» **What you should do**: Which of the lines below holds the string "succulent"? Copy every line that does.

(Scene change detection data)
---*---

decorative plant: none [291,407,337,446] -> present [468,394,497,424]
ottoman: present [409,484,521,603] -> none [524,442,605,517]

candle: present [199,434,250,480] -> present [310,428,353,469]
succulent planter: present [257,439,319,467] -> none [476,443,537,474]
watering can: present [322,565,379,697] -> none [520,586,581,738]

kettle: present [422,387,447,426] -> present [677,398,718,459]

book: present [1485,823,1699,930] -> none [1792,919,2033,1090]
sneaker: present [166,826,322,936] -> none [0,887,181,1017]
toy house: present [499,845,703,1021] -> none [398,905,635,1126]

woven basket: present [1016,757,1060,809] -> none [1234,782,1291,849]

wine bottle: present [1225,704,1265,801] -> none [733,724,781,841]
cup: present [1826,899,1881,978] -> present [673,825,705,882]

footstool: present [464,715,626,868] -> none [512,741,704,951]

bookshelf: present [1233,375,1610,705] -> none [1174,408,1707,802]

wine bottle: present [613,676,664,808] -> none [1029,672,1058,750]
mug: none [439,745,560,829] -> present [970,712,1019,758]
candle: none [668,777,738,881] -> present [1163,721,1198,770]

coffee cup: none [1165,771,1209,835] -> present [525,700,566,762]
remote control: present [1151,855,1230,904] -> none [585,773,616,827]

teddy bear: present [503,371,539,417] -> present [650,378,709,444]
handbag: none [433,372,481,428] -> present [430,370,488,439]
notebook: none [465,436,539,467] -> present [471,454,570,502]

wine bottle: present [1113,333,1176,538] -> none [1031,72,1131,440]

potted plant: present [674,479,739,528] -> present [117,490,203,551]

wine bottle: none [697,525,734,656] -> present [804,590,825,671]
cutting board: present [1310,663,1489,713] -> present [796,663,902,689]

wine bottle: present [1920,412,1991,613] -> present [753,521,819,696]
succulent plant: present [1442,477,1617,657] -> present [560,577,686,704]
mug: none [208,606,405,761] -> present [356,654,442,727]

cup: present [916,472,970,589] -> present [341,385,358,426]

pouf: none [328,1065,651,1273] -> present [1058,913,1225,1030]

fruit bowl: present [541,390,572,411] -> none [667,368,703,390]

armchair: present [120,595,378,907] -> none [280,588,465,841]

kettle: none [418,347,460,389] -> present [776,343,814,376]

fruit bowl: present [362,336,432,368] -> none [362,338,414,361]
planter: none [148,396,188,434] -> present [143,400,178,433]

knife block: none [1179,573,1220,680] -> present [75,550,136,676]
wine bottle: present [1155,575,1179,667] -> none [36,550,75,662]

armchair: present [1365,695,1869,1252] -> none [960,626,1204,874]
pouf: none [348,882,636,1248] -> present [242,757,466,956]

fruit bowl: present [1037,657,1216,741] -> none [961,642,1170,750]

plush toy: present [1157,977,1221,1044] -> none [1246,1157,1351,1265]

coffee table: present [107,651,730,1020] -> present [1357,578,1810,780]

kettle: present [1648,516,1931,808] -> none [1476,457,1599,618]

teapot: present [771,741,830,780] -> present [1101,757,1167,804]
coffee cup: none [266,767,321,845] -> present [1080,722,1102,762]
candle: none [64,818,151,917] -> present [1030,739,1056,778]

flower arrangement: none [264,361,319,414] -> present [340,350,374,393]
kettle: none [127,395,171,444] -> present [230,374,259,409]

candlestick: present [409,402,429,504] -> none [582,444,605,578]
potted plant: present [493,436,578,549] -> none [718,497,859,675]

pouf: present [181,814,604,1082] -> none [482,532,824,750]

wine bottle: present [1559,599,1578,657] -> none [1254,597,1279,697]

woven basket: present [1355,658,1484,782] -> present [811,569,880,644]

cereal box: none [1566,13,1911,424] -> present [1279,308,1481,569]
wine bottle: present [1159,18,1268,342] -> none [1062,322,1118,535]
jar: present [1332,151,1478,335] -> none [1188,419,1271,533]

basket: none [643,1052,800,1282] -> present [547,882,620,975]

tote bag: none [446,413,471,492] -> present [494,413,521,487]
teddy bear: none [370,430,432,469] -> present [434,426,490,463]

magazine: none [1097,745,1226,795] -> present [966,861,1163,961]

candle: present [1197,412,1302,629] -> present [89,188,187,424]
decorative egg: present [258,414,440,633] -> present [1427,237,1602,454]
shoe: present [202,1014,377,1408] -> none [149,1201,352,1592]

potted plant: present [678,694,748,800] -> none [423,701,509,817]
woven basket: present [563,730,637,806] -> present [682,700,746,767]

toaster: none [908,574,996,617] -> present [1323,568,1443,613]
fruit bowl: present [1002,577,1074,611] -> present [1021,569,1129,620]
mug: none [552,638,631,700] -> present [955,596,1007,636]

---*---

» **Task output**:
succulent planter: present [257,439,319,467] -> none [476,443,537,474]
succulent plant: present [1442,477,1617,657] -> present [560,577,686,704]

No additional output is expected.